Ticagrelor alone vs. ticagrelor plus aspirin following percutaneous coronary intervention in patients with non-ST-segment elevation acute coronary syndromes: TWILIGHT-ACS
View abstract on PubMed
Summary
This summary is machine-generated.Ticagrelor monotherapy after percutaneous coronary intervention with drug-eluting stents significantly reduced bleeding events in patients with or without non-ST elevation acute coronary syndromes (NSTE-ACS). This approach lowered bleeding risk without increasing ischemic events, particularly benefiting NSTE-ACS patients.
Area Of Science
- Cardiology
- Interventional Cardiology
- Pharmacology
Background
- Dual antiplatelet therapy (DAPT) with ticagrelor and aspirin is standard after percutaneous coronary intervention (PCI) with drug-eluting stents (DES).
- High bleeding risk is a concern in patients undergoing PCI, necessitating strategies to mitigate bleeding complications.
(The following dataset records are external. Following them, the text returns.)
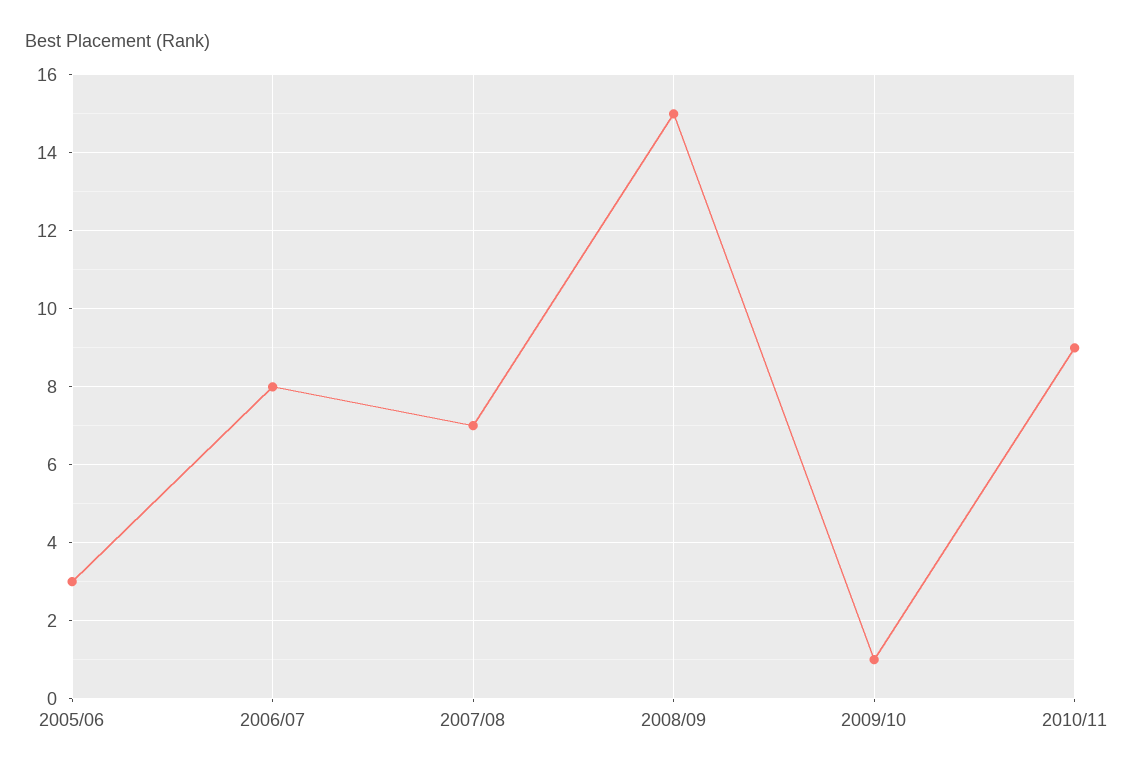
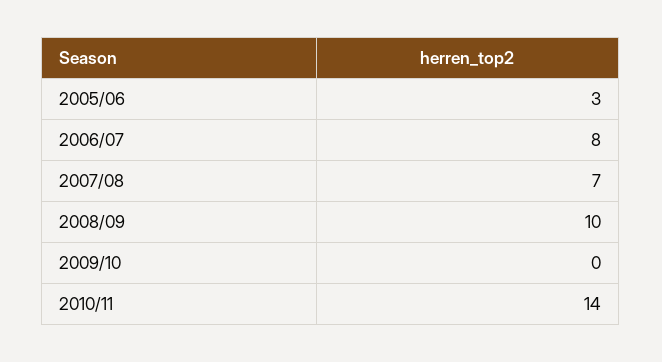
  {
    "2005/06": 3,
    "2006/07": 8,
    "2007/08": 7,
-   "2008/09": 15,
+   "2008/09": 10,
-   "2009/10": 1,
+   "2009/10": 0,
-   "2010/11": 9
+   "2010/11": 14
  }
- The optimal antiplatelet strategy post-DAPT, especially in relation to clinical presentation (e.g., non-ST elevation acute coronary syndromes - NSTE-ACS), requires further investigation.
Purpose Of The Study
- To evaluate the efficacy of ticagrelor monotherapy versus ticagrelor plus aspirin in reducing clinically relevant bleeding events.
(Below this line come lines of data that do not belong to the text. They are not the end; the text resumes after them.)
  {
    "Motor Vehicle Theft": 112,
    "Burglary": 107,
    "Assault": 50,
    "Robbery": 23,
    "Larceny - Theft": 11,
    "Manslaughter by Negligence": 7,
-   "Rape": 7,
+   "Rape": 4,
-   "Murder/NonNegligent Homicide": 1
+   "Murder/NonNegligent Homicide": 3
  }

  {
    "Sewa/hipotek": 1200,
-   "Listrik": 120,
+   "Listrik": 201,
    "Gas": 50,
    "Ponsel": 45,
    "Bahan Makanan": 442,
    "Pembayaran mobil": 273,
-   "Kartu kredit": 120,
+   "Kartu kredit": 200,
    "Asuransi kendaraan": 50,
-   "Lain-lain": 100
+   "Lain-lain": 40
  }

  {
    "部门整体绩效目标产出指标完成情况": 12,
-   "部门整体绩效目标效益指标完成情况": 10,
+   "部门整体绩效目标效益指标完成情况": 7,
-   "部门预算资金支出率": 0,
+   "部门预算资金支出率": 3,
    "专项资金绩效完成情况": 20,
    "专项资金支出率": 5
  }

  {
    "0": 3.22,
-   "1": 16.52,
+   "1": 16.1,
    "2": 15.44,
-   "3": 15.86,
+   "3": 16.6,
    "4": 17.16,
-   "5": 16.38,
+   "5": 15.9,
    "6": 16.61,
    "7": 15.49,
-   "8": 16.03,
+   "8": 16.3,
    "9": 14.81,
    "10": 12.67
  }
- To assess the impact of ticagrelor monotherapy on major ischemic events in patients with and without NSTE-ACS after PCI with DES.
- To compare the safety and efficacy of ticagrelor monotherapy across different clinical presentations.
Main Methods
- A pre-specified subgroup analysis of the TWILIGHT trial involving 9006 high-risk patients undergoing PCI with DES.
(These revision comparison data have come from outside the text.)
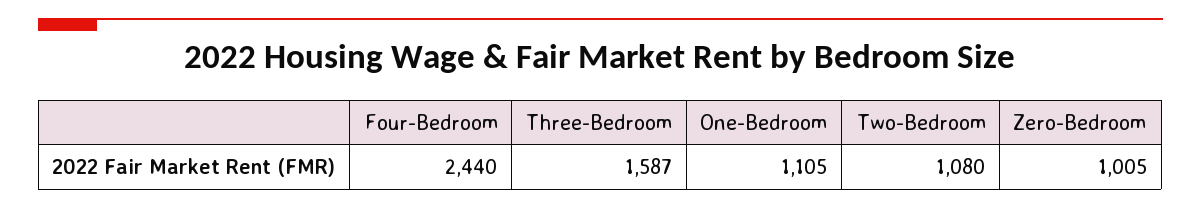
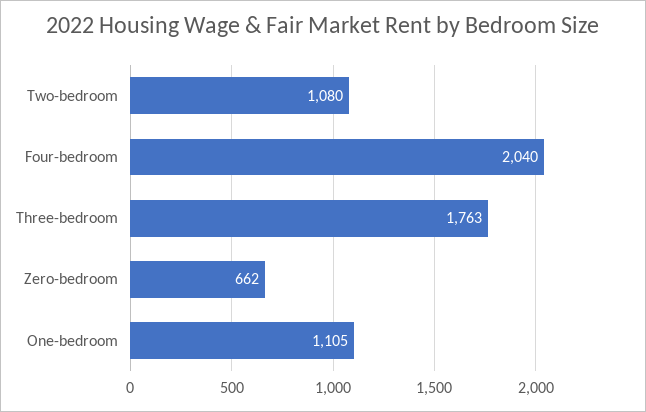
  {
-   "Four-Bedroom": 2440,
+   "Four-Bedroom": 2040,
-   "Three-Bedroom": 1587,
+   "Three-Bedroom": 1763,
    "One-Bedroom": 1105,
    "Two-Bedroom": 1080,
-   "Zero-Bedroom": 1005
+   "Zero-Bedroom": 662
  }

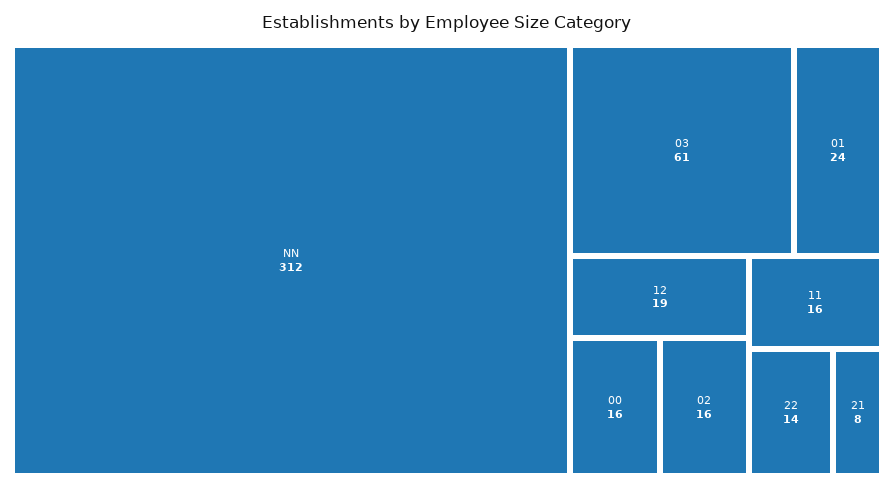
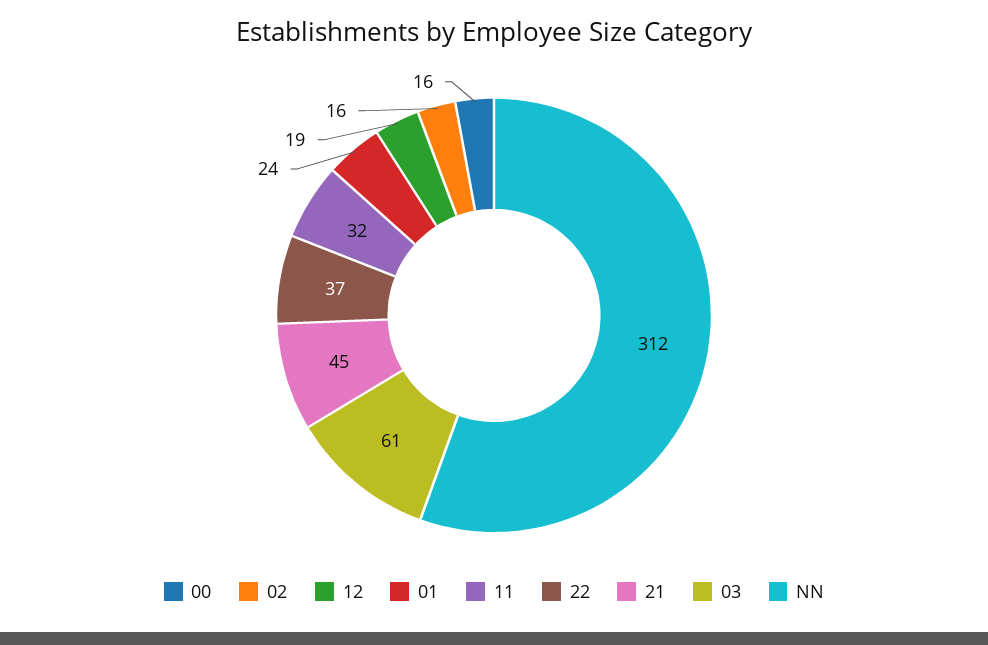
  {
    "NN": 312,
    "03": 61,
    "01": 24,
    "12": 19,
    "00": 16,
    "02": 16,
-   "11": 16,
+   "11": 32,
-   "22": 14,
+   "22": 37,
-   "21": 8
+   "21": 45
  }

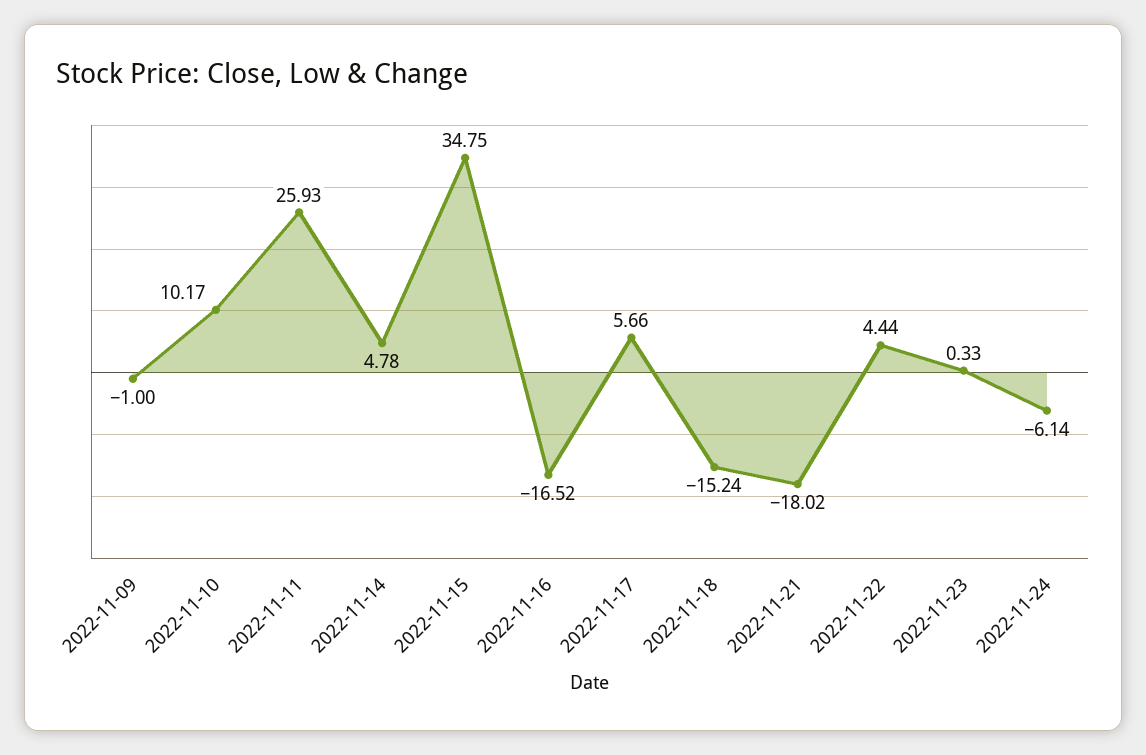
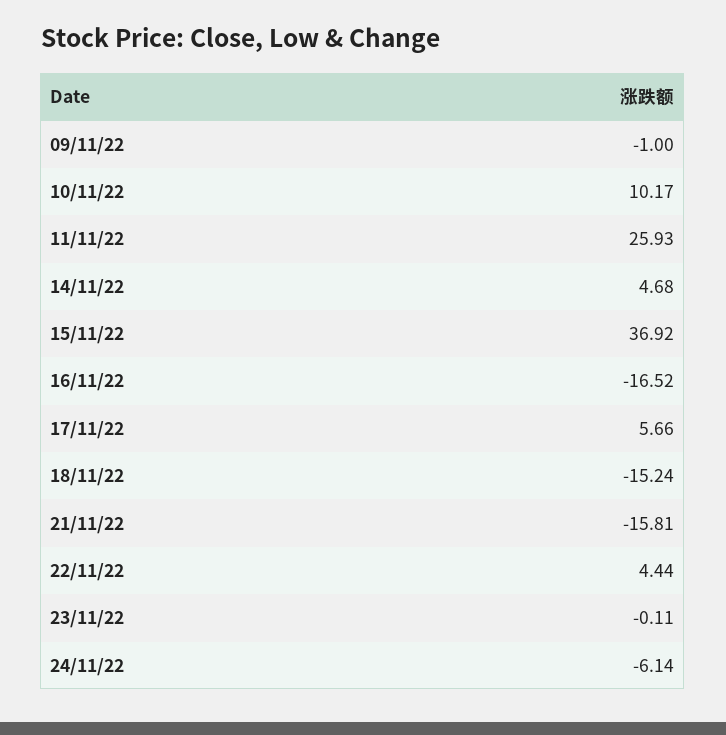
  {
    "2022-11-09": -1,
    "2022-11-10": 10.17,
    "2022-11-11": 25.93,
-   "2022-11-14": 4.78,
+   "2022-11-14": 4.68,
-   "2022-11-15": 34.75,
+   "2022-11-15": 36.92,
    "2022-11-16": -16.52,
    "2022-11-17": 5.66,
    "2022-11-18": -15.24,
-   "2022-11-21": -18.02,
+   "2022-11-21": -15.81,
    "2022-11-22": 4.44,
-   "2022-11-23": 0.33,
+   "2022-11-23": -0.11,
    "2022-11-24": -6.14
  }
- Randomization of 7119 adherent and event-free patients after 3 months of DAPT to either ticagrelor plus placebo or ticagrelor plus aspirin for 12 months.
- Primary outcome: Bleeding Academic Research Consortium (BARC) types 2, 3, or 5 bleeding. Key secondary outcome: Composite of all-cause death, myocardial infarction (MI), or stroke.
Main Results
- Ticagrelor monotherapy significantly reduced BARC 2, 3, or 5 bleeding by 53% in patients with NSTE-ACS (3.6% vs. 7.6%) and by 24% in stable patients (4.8% vs. 6.2%).
- The reduction in bleeding events with ticagrelor monotherapy was more pronounced in the NSTE-ACS subgroup.
- Rates of composite ischemic events (all-cause death, MI, or stroke) were similar between ticagrelor monotherapy and DAPT arms, irrespective of clinical presentation.
Conclusions
- Ticagrelor monotherapy is effective in reducing clinically meaningful bleeding events in patients with or without NSTE-ACS after completing initial DAPT post-PCI with DES.
- This strategy does not increase the risk of major ischemic events compared to continued DAPT.
- The findings support ticagrelor monotherapy as a viable option for selected high-risk patients to balance bleeding and ischemic risk.